Difficile de ne pas penser à lui et à d’autres Africains froidement éliminés
ces vingt dernières années quand on écoute le pape François déclarer ceci : « L’Histoire
de l’Église, la véritable Histoire de l’Église, est l’Histoire des saints et
des martyrs : persécutés, tués, par ceux qui croyaient rendre gloire à Dieu,
par ceux qui croyaient avoir la vérité. Aujourd’hui, combien d’Étienne y a-t-il
dans le monde !… Aujourd’hui, l’Église est une Église de martyrs : ils souffrent,
ils donnent leur vie et nous recevons la bénédiction de Dieu par leur
témoignage. Il y a aussi les martyrs cachés, ces hommes et ces femmes fidèles à
la voix de l’Esprit, qui cherchent des voies nouvelles pour aider les frères et
aimer Dieu davantage et sont suspectés, calomniés, persécutés par tant de "Sanhédrins
modernes" qui se croient maîtres de la vérité[6].
»
Les assassins de Mveng peuvent échapper
à la justice des hommes mais jamais ils ne pourront se soustraire à celle de
Dieu. Car le Créateur assure qu’Il demandera compte du sang de chacun de nous
et que « quiconque verse le sang de l’homme, par l’homme aura son sang
versé » (Gn 9, 5-6).
Jean-Claude
DJÉRÉKÉ*
(*) Chercheur associé au Cerclecad, Ottawa (Canada). Dernières
publications : Abattre la Françafrique ou périr: Le dilemme de l’Afrique francophone,
Paris, L’Harmattan, 2014 et Réflexions sur l’Église catholique en
Afrique, Paris, L’Harmattan, 2015.
[1] E. Mveng, L’Afrique dans l’Église.

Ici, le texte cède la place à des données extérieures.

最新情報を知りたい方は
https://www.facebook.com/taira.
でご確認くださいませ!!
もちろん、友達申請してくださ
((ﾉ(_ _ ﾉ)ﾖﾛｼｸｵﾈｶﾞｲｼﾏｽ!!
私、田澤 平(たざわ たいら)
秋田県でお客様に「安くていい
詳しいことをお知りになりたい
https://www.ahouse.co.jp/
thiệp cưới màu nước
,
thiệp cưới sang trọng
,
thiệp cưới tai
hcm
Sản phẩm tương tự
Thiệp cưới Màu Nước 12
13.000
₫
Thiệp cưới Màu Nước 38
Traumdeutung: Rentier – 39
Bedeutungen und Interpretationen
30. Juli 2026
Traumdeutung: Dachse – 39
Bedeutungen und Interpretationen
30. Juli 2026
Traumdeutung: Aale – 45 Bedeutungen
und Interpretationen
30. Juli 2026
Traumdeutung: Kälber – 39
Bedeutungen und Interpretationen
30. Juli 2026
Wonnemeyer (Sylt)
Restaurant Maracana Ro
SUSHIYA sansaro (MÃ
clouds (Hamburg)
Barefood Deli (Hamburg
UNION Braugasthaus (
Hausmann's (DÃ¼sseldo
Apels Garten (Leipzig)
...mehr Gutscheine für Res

Paroles d’un croyant, Paris, L’Harmattan,
1985, p. 210.
[2] B.-L. Lipawing et Engelbert
Mveng, Théologie, libération et cultures
africaines. Dialogue sur l’anthropologie négro-africaine, Paris, Présence Africaine,
1997.
[3] Cf. OMI information
(Bulletin des Oblats de Marie Immaculée), N° 513 de juillet-août 2011.
[4] Cf. Stephen Smith, « Jean Paul II se rend en Afrique en
missionnaire du concile noir. Le pape visitera le Cameroun, le Kenya et
l'Afrique du Sud », Libération
du 14 septembre 1995.
[5] Bruno Chenu, L’urgence prophétique. Dieu au défi de
l’Histoire, Paris, Bayard/Centurion, 1997.
[6] Pape François, Commentaire du
martyre d’Étienne lors de la messe du 21 avril 2015.